Sin embargo cuando comenzaron a aparecer los resultados deportivos, no hubo más críticas. Antes existían cuestionamientos sobre algunos detalles de las operaciones de jugadores, de la venta de pilares del equipo y otros aspectos como la continuidad del volante Diego García (investigado por la justicia por supuesto abuso sexual) pero dicho fervor inconformista fue desactivado a medida que Carlos Auzqui llegaba a la red o que Michael Santos definía algún partido, sostenido en un gran rendimiento colectivo, sin apellidos de renombre pero con un estilo que potencia a todo el equipo. El fuego popular se fue apagando, contrastando con las ilusiones de campeonato y ya nadie volvió a levantar la voz o el tweet ofensivo contra Fassi o algún comentario en otras redes sociales. Así de simple. Campaña buena calla twittero.
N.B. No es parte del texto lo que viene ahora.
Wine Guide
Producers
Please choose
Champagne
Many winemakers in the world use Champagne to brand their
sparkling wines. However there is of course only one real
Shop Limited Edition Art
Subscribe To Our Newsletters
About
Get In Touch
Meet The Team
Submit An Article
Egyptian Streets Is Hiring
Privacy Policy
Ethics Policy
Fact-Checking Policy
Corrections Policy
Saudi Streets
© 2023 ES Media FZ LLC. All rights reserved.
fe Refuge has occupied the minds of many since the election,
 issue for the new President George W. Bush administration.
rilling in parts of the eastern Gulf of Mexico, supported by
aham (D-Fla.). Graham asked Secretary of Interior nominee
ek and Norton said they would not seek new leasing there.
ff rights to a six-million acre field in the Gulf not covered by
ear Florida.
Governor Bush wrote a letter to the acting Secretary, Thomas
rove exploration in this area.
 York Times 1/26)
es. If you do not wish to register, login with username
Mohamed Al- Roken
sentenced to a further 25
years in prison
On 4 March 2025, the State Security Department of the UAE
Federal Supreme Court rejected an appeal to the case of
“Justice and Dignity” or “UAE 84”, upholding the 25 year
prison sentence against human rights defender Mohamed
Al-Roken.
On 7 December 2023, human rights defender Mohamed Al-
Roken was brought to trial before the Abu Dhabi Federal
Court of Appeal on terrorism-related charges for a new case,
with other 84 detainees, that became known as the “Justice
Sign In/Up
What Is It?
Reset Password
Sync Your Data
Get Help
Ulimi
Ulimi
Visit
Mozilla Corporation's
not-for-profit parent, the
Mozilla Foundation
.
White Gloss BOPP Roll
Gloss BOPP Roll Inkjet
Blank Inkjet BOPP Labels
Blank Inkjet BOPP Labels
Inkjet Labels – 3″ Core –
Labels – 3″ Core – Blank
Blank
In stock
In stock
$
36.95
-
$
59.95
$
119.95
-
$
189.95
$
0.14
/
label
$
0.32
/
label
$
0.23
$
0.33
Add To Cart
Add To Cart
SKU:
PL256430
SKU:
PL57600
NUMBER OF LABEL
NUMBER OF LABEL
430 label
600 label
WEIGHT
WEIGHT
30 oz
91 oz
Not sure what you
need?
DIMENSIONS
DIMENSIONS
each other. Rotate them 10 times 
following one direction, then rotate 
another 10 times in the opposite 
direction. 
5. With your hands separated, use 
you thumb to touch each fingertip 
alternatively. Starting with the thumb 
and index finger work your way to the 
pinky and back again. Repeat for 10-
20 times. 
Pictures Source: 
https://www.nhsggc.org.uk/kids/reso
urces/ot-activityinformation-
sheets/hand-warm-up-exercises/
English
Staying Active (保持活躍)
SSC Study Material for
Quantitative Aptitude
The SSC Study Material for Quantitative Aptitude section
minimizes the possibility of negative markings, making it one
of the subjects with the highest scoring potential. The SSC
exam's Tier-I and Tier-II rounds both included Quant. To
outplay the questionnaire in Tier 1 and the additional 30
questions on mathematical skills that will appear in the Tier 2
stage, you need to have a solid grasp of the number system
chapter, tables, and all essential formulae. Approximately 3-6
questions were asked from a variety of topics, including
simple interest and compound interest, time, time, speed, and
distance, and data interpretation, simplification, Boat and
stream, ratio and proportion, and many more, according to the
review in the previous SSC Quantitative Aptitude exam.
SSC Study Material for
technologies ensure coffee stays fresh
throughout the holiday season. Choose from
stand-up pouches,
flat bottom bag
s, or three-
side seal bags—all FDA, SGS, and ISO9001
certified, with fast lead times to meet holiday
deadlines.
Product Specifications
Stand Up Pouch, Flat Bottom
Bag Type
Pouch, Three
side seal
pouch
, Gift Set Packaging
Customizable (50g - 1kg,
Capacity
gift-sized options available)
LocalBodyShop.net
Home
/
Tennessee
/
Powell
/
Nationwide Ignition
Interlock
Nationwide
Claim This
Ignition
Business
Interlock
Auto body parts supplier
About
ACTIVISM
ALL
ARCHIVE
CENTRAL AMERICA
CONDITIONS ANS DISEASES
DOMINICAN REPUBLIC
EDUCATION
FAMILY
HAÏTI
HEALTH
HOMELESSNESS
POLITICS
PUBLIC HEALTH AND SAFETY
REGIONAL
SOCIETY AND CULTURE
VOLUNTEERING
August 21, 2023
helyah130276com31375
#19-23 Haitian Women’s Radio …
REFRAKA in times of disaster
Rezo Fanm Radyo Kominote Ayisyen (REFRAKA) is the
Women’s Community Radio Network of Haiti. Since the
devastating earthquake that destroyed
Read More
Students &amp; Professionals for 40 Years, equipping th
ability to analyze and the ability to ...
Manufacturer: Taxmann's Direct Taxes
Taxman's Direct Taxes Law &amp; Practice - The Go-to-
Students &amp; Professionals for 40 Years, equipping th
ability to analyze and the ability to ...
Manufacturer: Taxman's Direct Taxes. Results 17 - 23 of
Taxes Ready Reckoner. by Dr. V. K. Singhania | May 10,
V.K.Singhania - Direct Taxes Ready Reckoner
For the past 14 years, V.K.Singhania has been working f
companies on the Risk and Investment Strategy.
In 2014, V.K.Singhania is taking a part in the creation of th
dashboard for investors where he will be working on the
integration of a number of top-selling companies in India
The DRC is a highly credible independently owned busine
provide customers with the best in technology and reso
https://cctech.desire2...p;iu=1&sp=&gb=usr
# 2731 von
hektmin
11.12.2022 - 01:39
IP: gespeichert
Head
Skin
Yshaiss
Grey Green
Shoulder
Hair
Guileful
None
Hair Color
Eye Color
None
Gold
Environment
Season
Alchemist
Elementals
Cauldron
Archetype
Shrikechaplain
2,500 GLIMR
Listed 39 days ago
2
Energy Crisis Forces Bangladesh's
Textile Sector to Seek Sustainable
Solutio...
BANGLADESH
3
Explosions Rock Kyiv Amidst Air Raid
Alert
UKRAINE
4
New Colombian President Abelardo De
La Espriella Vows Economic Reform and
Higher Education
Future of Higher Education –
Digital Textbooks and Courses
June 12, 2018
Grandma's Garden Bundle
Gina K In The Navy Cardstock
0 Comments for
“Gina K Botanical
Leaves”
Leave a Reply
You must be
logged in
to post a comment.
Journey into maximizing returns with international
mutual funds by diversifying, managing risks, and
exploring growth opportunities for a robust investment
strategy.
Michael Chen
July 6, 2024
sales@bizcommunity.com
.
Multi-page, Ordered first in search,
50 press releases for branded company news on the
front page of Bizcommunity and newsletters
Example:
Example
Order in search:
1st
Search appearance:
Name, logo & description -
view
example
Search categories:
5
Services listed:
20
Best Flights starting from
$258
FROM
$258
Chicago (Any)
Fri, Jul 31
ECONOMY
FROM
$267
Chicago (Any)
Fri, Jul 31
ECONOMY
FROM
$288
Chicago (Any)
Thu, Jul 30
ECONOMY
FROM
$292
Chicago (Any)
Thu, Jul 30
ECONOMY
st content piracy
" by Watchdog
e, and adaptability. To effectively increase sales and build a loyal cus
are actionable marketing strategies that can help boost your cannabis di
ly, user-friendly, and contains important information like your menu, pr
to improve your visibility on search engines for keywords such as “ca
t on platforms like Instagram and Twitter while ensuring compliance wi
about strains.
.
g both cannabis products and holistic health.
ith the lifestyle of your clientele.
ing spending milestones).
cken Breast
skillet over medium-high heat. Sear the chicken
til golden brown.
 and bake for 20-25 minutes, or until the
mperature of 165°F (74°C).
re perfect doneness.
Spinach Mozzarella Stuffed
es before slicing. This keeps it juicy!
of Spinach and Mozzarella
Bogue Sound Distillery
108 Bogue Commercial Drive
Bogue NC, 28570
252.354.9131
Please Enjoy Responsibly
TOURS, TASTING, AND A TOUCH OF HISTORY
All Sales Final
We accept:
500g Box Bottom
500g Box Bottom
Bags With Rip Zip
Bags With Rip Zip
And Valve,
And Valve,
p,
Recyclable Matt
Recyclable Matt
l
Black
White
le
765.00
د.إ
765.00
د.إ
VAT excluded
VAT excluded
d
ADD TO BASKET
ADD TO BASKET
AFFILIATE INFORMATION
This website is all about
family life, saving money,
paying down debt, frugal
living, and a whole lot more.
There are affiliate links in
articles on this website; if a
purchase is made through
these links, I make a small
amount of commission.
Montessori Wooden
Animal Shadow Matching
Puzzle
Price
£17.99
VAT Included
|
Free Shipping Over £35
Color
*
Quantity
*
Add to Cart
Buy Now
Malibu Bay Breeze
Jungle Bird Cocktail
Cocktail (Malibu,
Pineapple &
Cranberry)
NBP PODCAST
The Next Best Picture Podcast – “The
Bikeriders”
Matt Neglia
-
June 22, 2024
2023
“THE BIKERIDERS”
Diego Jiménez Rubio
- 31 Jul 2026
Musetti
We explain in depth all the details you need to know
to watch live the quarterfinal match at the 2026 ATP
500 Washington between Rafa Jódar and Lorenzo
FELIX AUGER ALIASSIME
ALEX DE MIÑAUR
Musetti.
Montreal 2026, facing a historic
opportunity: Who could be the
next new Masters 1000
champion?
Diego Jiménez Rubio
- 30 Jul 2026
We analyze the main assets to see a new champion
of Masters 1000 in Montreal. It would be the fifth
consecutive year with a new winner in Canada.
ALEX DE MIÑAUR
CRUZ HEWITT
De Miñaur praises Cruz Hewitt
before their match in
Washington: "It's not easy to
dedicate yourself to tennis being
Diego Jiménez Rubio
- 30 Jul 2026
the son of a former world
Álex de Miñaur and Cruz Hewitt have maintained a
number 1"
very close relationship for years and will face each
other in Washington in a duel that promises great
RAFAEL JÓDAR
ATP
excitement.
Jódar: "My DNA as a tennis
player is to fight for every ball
¿Y Ahora? Talleres ya figura en semifinales de la Copa Argentina y estuvo seis fechas consecutivas en el primer puesto en Primera División. Y el próximo lunes ante Atlético Tucumán tendrá su reencuentro con el hincha luego de año y medio, en un estadio Mario Kempes vestido de fiesta.

Histórico. Y en esa atmósfera Fassi transita su paso tranquilo hacia su reelección. Como para agregarle otro anabólico a su gestión, a fin de año hay promesa de inauguración de las obras en el predio de las 24 hectáreas, con nuevas canchas, inmuebles equipados e iluminados, salas de prensa, consultorios y más, que quedarán como patrimonio para la institución. Un centro de alto rendimiento que podrá servir para mitigar los sueños frustrados del “Mundo Talleres” que nunca se logró a cristalizar del todo, por diferentes razones, y que sigue siendo motivo de estudio de factibilidad. Pero en infraestructura, el predio “Amadeo Nuccetelli” crecerá exponencialmente.

Con estos argumentos nadie osa animarse a competirle el sillón presidencial a Fassi. Por eso es que si IPJ lo convalida como parece asunto inminente, el proceso del “Zorro” en Talleres será de 11 años en Talleres. Y sin necesidad de elecciones, a pesar de que hay más de 30 mil socios inscriptos en la secretaría del club albiazul. Unanimidad o mayoría, Fassi es el líder y hoy no asoman posibles contrincantes políticos en la palestra.